Input for this task ▸
--------------------------------------------------
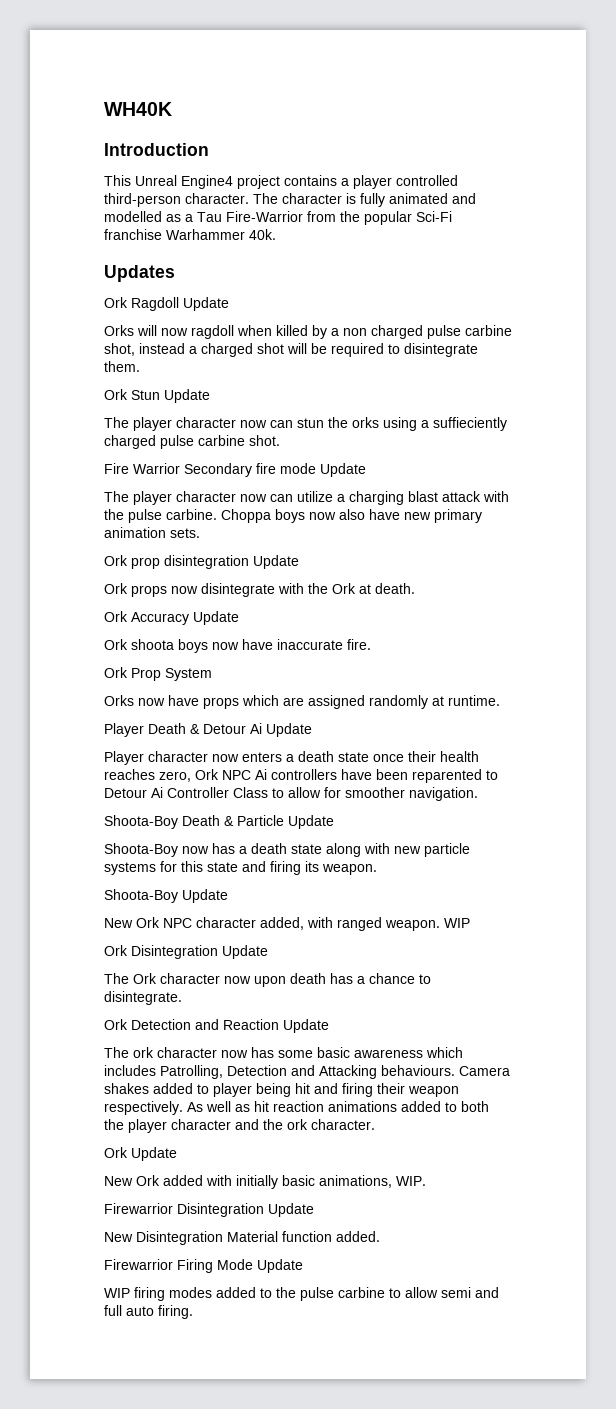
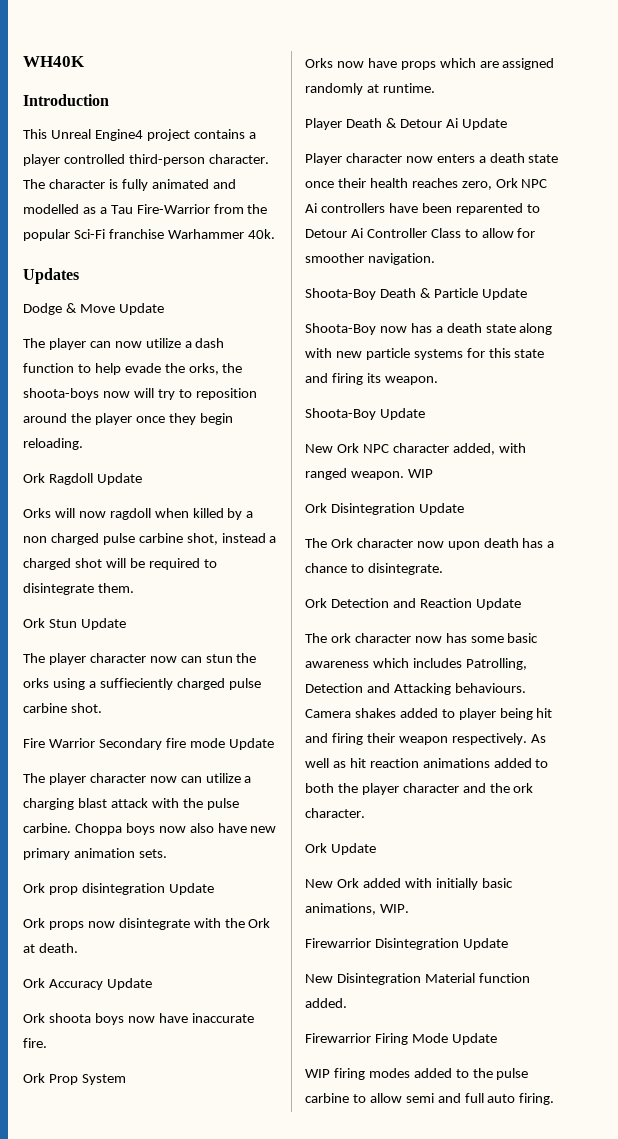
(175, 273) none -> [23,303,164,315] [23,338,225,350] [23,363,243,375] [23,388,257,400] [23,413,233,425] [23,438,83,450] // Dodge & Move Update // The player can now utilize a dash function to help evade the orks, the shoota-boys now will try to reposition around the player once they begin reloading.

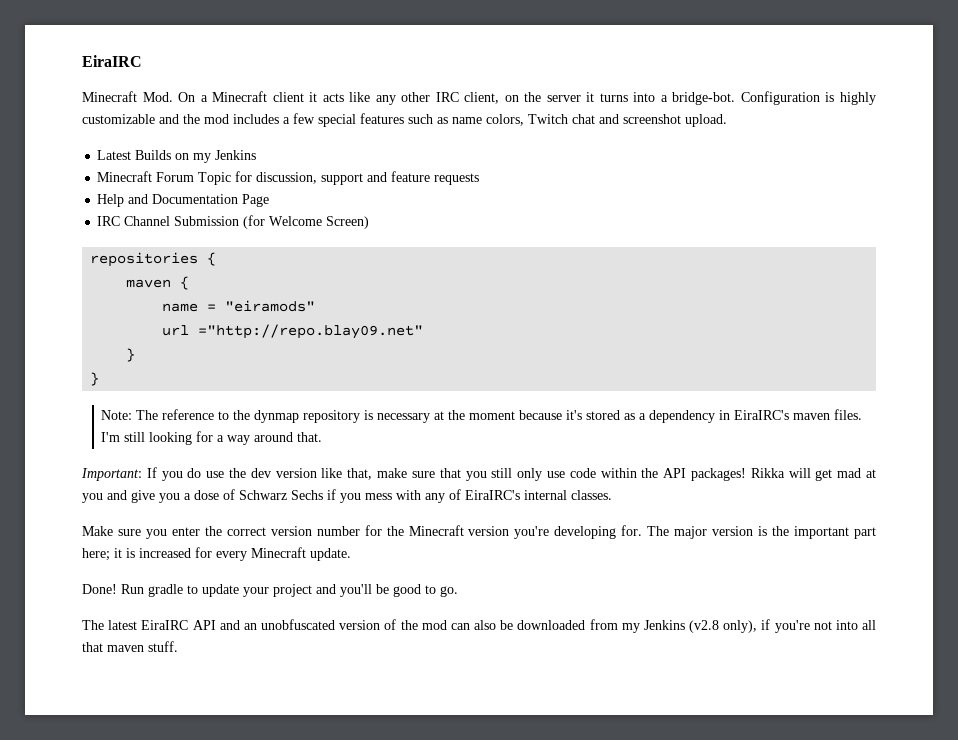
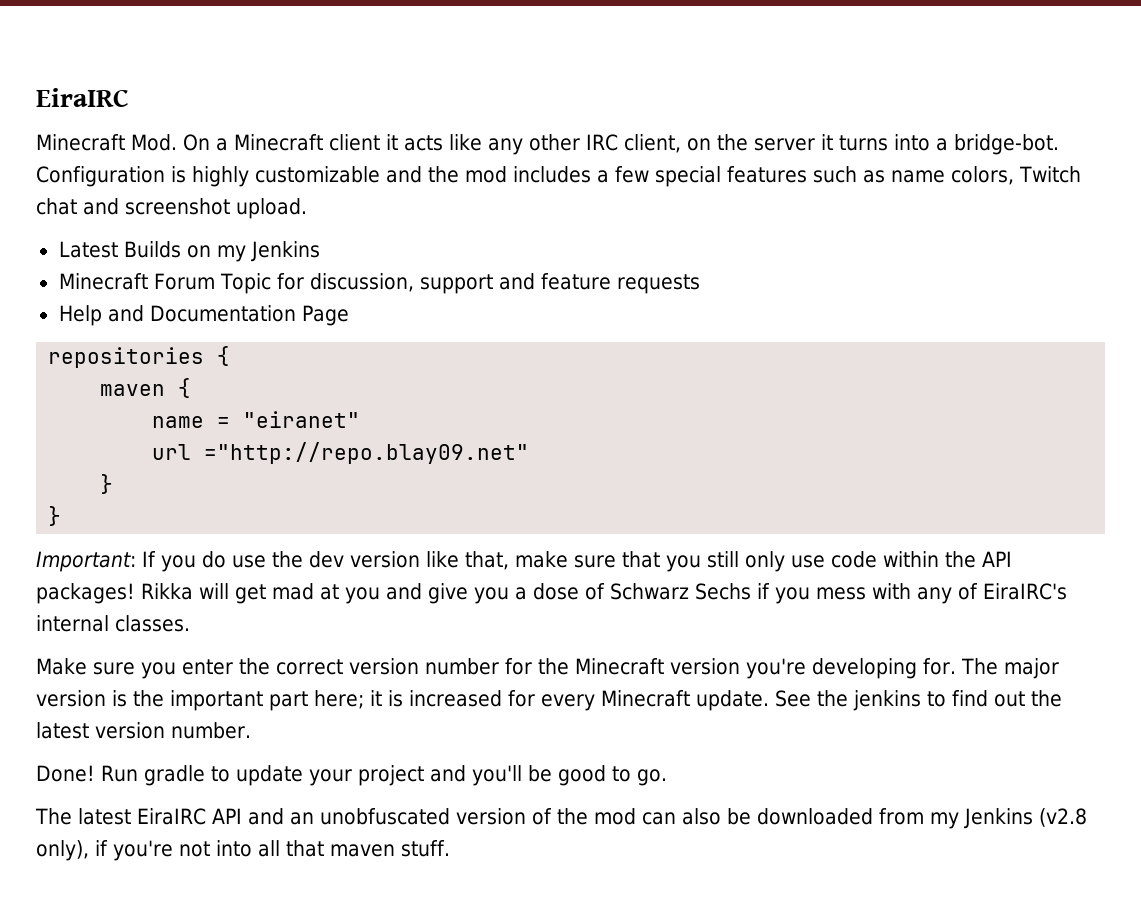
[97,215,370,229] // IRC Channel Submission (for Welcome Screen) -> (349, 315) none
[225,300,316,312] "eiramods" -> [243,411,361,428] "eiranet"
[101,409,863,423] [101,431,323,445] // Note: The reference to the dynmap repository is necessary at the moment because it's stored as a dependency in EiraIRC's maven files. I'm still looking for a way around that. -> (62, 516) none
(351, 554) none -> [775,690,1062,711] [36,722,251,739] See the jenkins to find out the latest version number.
--------------------------------------------------
Exercise ▸
Scan the entries above for the string "around" and copy each line that contains it.

Solution to the problem ▸
(175, 273) none -> [23,303,164,315] [23,338,225,350] [23,363,243,375] [23,388,257,400] [23,413,233,425] [23,438,83,450] // Dodge & Move Update // The player can now utilize a dash function to help evade the orks, the shoota-boys now will try to reposition around the player once they begin reloading.
[101,409,863,423] [101,431,323,445] // Note: The reference to the dynmap repository is necessary at the moment because it's stored as a dependency in EiraIRC's maven files. I'm still looking for a way around that. -> (62, 516) none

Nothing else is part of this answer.